[Stored entries]
Segment Open
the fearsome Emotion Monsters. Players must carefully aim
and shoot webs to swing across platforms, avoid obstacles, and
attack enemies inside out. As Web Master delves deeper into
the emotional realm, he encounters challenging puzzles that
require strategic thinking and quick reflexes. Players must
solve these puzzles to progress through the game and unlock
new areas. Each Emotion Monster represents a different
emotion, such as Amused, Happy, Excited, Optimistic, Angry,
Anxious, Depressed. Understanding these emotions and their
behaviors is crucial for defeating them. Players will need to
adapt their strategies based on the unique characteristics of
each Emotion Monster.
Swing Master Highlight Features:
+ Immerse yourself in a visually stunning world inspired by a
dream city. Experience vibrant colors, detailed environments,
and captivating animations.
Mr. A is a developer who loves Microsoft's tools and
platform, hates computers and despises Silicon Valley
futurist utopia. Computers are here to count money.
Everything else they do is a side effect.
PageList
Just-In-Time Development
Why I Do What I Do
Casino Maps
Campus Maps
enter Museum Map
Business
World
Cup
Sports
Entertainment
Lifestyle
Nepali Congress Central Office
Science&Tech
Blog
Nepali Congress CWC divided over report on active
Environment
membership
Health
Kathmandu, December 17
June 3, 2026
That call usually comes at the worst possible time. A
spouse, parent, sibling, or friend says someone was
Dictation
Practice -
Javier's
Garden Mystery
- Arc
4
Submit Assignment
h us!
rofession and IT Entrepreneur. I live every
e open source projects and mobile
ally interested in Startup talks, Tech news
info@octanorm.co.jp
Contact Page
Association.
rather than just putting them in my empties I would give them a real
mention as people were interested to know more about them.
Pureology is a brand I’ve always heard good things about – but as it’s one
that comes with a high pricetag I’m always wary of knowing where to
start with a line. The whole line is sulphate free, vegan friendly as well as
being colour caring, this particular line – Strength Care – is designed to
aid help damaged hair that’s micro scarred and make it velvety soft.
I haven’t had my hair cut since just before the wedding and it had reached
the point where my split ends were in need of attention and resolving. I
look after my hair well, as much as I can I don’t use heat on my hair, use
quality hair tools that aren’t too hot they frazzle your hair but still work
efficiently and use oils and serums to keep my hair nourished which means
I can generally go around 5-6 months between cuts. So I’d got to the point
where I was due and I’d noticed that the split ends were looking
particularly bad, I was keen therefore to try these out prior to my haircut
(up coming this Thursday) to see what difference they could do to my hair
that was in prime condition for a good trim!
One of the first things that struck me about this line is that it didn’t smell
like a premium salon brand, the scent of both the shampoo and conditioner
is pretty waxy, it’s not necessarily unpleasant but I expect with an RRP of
Segment Closed
> [TASK OBJECTIVE] All lines from the top of the data through the line containing "futurist utopia. Computers" need to be retyped exactly, and nothing more.

> [EXPECTED ANSWER]
the fearsome Emotion Monsters. Players must carefully aim
and shoot webs to swing across platforms, avoid obstacles, and
attack enemies inside out. As Web Master delves deeper into
the emotional realm, he encounters challenging puzzles that
require strategic thinking and quick reflexes. Players must
solve these puzzles to progress through the game and unlock
new areas. Each Emotion Monster represents a different
emotion, such as Amused, Happy, Excited, Optimistic, Angry,
Anxious, Depressed. Understanding these emotions and their
behaviors is crucial for defeating them. Players will need to
adapt their strategies based on the unique characteristics of
each Emotion Monster.
Swing Master Highlight Features:
+ Immerse yourself in a visually stunning world inspired by a
dream city. Experience vibrant colors, detailed environments,
and captivating animations.
Mr. A is a developer who loves Microsoft's tools and
platform, hates computers and despises Silicon Valley
futurist utopia. Computers are here to count money.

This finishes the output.